円安の継続で家計が年間6.3万円の負担増か!?経済にマイナス影響も
外国為替市場で日本円が独歩安の様相を呈しています。
米国の中央銀行であるFRB(米連邦準備制度理事会)は、2021年11月2日~3日に開催したFOMC(連邦公開市場委員会)で量的金融緩和政策の縮小(テーパリング)を決定し、同月から開始しました。
また、ユーロ通貨圏19カ国の中央銀行であるECB(欧州中央銀行)は、2021年12月16日の理事会で2022年の年明けからのテーパリングを決定、2022年3月には緩和縮小のペースをさらに加速し、早ければ7~9月期には終了する見込みです。
一方で、日本銀行は2022年4月27日~28日に開催した金融政策決定会合で、現在の大規模な金融緩和政策を維持することを決定しました。
このように日米欧における金融政策のスタンスが大きく異なることとなりました。その結果として、緩和政策を維持している日本円の外国為替レートが急速に円安へと進む背景になっています。直近の外国為替レートをみると、6月10日終値で1ドル=134円42銭、1ユーロ=141円39銭をつけるなど、特に3月以降の急速な円安進行が継続している状況です。
さらに米欧だけでなく、日本と貿易相手国との取引額や物価変動を加味したレートである実質実効為替レートをみると、2022年4月(60.91)は固定為替レート制度下にあった1971年8月(58.41)以来50年8カ月ぶりの円安水準まで低下していました[1]。
# # # # # # #
--- 課題 ---
a. 円安の記事から、「このように日米欧における金融」を含む語句で始まり「まで低下していました[1]。」で終わる部分を、一字も変えずに返してください。
b. 次の(i)～(iii)がそれぞれ円安の記事の内容と一致するか、「はい」か「いいえ」で答え、判断の根拠となる記事中の語句をそのまま引用してください。(i) FRBは2021年11月からテーパリングを開始した。(ii) 日本銀行は2022年4月の金融政策決定会合で金融緩和政策の縮小を決定した。(iii) 2022年4月の実質実効為替レートは60.91だった。
c. 円安の記事を、最後の文の後から書き継いでください。
レコードを参照する必要はありません。

[データセット項目]
# # # # # # #
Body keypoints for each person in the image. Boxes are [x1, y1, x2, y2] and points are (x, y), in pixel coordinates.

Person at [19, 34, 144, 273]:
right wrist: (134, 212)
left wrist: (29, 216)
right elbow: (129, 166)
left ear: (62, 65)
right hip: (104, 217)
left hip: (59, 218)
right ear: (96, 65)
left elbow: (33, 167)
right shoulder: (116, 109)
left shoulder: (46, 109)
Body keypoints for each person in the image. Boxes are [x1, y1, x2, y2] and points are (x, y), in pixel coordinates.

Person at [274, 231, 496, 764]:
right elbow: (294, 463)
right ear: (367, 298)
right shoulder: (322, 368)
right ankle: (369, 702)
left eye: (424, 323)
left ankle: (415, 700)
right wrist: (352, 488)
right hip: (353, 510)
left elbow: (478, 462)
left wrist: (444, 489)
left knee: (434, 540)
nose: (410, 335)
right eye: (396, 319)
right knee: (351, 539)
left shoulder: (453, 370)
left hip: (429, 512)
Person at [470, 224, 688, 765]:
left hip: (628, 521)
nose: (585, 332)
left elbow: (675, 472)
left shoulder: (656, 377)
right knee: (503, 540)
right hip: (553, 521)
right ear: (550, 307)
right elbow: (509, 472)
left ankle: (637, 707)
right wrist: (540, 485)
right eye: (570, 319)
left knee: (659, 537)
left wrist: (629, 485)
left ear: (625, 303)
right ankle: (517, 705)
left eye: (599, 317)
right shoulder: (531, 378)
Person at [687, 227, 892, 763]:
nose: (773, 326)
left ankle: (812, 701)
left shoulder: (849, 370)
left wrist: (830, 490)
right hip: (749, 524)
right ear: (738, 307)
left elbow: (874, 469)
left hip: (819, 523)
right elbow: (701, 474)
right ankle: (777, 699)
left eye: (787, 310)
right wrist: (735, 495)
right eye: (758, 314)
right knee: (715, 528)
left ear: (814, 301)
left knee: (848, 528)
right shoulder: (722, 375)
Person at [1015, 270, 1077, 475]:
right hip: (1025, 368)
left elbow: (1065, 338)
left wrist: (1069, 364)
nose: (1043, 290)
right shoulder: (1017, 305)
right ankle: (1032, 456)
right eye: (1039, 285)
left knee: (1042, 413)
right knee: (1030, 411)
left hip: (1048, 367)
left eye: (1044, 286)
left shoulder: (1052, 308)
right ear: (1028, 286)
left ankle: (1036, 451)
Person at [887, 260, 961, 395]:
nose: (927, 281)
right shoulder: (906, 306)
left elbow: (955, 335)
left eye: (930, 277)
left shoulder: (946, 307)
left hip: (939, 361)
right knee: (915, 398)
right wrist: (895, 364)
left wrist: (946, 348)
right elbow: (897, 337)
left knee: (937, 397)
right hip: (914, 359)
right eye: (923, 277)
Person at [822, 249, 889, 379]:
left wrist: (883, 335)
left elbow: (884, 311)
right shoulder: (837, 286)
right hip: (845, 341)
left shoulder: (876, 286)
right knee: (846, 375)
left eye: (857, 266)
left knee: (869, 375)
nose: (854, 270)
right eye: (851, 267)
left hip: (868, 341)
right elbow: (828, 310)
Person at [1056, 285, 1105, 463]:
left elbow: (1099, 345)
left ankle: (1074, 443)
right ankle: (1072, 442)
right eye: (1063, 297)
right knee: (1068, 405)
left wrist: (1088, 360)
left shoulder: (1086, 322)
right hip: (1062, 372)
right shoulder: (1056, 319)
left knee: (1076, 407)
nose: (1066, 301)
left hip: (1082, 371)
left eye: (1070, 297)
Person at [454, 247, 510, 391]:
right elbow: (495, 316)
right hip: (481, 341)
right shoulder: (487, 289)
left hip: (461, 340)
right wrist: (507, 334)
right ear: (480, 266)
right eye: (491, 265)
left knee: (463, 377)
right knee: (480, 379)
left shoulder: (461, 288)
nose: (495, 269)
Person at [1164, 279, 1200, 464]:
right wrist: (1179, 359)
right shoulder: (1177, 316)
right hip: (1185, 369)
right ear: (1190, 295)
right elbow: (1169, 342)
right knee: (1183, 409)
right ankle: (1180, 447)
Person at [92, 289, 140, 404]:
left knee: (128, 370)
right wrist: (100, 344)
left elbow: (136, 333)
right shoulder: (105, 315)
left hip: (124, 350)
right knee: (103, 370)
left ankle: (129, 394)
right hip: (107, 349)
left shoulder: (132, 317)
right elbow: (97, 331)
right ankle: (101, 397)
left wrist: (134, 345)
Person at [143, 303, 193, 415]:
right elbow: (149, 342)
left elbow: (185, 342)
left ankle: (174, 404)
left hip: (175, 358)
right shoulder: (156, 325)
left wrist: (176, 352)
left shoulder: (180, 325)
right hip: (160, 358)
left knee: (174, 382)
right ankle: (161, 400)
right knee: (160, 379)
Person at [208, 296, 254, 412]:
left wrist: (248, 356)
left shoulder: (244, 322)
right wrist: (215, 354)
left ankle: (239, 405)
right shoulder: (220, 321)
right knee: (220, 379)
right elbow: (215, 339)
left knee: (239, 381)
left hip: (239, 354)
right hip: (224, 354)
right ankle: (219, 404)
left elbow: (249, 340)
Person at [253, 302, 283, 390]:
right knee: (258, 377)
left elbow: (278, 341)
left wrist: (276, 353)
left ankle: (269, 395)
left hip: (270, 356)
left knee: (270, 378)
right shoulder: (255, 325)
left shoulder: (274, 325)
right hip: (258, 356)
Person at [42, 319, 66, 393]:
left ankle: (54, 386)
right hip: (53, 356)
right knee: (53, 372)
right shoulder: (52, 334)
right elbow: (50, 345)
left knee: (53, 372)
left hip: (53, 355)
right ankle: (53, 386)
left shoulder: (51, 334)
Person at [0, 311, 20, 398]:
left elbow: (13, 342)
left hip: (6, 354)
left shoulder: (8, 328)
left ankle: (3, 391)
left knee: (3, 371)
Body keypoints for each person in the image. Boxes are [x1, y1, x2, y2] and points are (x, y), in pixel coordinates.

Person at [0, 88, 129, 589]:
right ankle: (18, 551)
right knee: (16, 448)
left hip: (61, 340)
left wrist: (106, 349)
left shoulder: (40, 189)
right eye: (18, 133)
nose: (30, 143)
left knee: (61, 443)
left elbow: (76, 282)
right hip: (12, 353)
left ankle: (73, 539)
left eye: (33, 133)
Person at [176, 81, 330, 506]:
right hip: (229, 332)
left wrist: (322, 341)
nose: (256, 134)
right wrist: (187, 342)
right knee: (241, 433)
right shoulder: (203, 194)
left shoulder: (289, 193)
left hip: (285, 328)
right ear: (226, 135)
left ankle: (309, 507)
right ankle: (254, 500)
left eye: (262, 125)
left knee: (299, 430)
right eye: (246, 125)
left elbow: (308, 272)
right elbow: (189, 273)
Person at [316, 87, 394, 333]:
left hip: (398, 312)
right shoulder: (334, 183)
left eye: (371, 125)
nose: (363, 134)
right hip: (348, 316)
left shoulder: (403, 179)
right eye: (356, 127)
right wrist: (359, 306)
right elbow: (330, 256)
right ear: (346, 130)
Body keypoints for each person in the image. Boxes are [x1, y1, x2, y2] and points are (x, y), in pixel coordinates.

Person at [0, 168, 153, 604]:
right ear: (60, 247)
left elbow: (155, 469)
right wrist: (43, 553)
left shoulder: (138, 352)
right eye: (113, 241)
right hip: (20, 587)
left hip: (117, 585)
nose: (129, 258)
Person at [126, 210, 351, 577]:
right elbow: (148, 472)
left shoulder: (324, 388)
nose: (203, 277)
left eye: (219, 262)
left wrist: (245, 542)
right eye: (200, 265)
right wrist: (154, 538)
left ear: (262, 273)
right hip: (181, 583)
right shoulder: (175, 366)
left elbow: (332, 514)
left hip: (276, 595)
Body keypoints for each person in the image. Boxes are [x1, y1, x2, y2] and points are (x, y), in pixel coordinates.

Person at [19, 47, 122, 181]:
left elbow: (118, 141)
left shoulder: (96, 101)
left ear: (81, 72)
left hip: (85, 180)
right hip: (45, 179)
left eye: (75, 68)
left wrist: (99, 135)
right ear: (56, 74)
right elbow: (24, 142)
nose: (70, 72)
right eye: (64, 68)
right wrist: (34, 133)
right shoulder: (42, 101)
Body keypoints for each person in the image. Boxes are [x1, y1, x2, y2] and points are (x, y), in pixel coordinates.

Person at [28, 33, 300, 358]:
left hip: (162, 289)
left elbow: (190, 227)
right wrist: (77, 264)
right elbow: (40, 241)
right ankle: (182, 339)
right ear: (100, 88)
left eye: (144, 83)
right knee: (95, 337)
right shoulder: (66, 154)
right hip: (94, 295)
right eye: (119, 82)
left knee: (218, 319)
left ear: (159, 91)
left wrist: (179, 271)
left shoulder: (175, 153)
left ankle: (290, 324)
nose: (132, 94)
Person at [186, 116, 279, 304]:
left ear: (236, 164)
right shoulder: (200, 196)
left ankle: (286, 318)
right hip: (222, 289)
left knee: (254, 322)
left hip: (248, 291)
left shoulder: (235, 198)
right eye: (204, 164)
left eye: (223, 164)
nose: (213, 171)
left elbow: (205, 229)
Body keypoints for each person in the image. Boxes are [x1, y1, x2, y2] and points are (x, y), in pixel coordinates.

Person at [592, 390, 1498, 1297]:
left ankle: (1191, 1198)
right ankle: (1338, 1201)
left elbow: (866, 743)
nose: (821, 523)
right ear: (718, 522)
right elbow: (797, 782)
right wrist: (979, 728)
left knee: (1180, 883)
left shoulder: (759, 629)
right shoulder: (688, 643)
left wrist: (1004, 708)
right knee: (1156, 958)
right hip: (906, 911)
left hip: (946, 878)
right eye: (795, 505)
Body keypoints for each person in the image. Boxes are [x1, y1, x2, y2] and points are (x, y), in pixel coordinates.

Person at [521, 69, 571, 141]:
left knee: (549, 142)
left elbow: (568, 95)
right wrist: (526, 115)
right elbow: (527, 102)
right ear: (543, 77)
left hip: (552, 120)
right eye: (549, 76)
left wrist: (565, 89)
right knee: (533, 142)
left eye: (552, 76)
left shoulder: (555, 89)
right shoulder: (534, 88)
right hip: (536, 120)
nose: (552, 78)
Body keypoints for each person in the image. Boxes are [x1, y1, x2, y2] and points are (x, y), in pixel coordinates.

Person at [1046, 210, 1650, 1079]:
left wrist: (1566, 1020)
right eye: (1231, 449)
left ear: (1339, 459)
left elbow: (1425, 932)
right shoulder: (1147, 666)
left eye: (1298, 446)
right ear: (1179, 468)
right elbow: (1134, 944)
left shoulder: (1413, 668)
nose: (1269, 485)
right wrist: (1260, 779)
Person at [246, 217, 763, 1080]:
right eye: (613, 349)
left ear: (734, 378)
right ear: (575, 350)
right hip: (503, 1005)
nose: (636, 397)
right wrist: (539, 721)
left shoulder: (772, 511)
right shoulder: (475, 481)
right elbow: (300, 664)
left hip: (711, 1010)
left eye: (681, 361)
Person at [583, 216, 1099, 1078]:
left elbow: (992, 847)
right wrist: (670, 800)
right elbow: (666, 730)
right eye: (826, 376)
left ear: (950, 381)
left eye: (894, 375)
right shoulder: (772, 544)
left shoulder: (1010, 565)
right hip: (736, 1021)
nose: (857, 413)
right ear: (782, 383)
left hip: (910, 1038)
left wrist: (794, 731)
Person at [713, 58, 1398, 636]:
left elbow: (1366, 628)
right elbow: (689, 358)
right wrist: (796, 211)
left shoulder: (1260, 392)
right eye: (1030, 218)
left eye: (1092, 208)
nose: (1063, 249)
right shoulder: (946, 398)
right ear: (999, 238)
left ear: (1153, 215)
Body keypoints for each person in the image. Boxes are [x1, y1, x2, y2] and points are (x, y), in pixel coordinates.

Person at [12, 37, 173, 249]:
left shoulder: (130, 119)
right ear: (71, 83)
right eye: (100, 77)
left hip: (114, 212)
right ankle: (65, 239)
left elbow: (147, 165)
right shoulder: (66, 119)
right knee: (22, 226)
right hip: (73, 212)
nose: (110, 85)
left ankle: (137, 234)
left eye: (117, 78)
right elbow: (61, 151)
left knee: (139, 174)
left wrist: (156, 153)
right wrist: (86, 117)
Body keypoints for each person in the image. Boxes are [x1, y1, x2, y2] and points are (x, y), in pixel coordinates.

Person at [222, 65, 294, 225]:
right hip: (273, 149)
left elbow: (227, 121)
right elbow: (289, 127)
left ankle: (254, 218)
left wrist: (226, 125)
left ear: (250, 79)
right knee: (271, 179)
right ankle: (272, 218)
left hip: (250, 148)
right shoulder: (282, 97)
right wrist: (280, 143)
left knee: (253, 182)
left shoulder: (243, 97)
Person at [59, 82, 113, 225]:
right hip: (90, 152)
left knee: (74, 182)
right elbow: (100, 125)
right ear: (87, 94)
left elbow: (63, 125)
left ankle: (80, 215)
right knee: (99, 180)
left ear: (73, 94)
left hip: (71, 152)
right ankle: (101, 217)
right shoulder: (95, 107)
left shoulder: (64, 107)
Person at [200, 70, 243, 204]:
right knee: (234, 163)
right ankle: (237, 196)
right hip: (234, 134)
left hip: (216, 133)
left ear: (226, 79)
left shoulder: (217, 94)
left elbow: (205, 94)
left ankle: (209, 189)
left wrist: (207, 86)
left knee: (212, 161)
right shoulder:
# # # # # # #
--- 解答 ---
a.
このように日米欧における金融政策のスタンスが大きく異なることとなりました。その結果として、緩和政策を維持している日本円の外国為替レートが急速に円安へと進む背景になっています。直近の外国為替レートをみると、6月10日終値で1ドル=134円42銭、1ユーロ=141円39銭をつけるなど、特に3月以降の急速な円安進行が継続している状況です。
さらに米欧だけでなく、日本と貿易相手国との取引額や物価変動を加味したレートである実質実効為替レートをみると、2022年4月(60.91)は固定為替レート制度下にあった1971年8月(58.41)以来50年8カ月ぶりの円安水準まで低下していました[1]。

b.
(i) はい。「量的金融緩和政策の縮小(テーパリング)を決定し、同月から開始しました」
(ii) いいえ。「現在の大規模な金融緩和政策を維持することを決定しました」
(iii) はい。「2022年4月(60.91)」

c.
帝国データバンクで試算したところ、円安がこのペースで進むと、商品・サービス価格の上昇により家計(二人以上の勤労者世帯)負担は2022年に1世帯当たり6万3千円、低所得世帯(年収200万円未満)では3万1千円増加すると見込まれます。円安が個人消費の下押し要因になりかねません。
また、4月時点における2022年度の企業の想定(設定)為替レートは平均1ドル=119円69銭となっていました[2](下図参照)。その分布は116~120円を想定する企業が20.6%と最も多くなっていますが、おおむね106円から130円まで例年になくバラツキがみられます(中央値および最頻値はともに120円)。昨年4月時点の2021年度の想定為替レートは半数以上の企業が106~110円で集中し、2022年度より10円以上の円高水準を想定していました。しかし、依然として想定為替レートと実勢レートには15円近い開きがあります。
想定為替レートは企業の事業計画や業績見通しの作成などに用いられるため、実勢レートとの大幅な乖離は今後の企業活動に及ぼす悪影響が懸念されます。
金融政策が為替レートによって左右されることは避けなければなりませんが、急激な為替変動にともなう備えは家計・企業・政府のいずれの立場においても考える必要があるでしょう。
[1] BIS(国際決済銀行)公表のBroadベースの実質実効為替レート。1993年以前は日本銀行のNarrowベースを使用。